# [Task objective]
From the records below, pull out each line that contains the word "Directory" and copy it as it appears.

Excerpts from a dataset
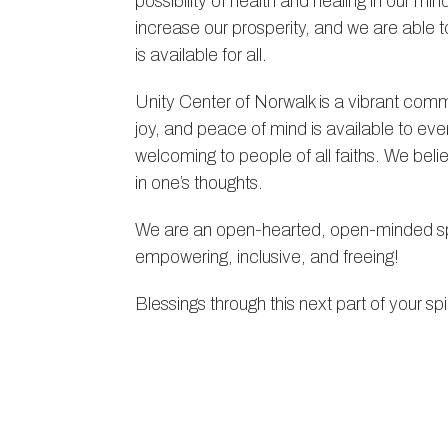
possibility of health and healing in our 
increase our prosperity, and we are able 
is available for all.
Unity Center of Norwalk is a vibrant commu
joy, and peace of mind is available to 
welcoming to people of all faiths. We beli
in one’s thoughts.
We are an open-hearted, open-minded spi
empowering, inclusive, and freeing!
Blessings through this next part of your spir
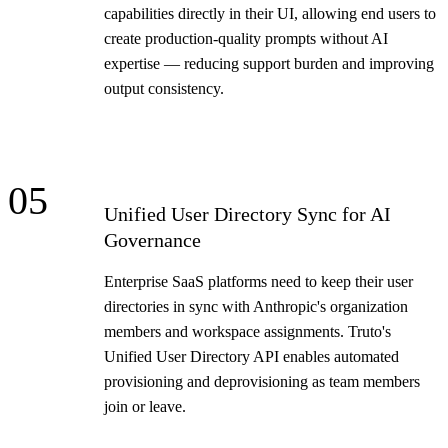
capabilities directly in their UI, allowing end users to
create production-quality prompts without AI
expertise — reducing support burden and improving
output consistency.
05
Unified User Directory Sync for AI
Governance
Enterprise SaaS platforms need to keep their user
directories in sync with Anthropic's organization
members and workspace assignments. Truto's
Unified User Directory API enables automated
provisioning and deprovisioning as team members
join or leave.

# [Answer box]
Unified User Directory Sync for AI
Unified User Directory API enables automated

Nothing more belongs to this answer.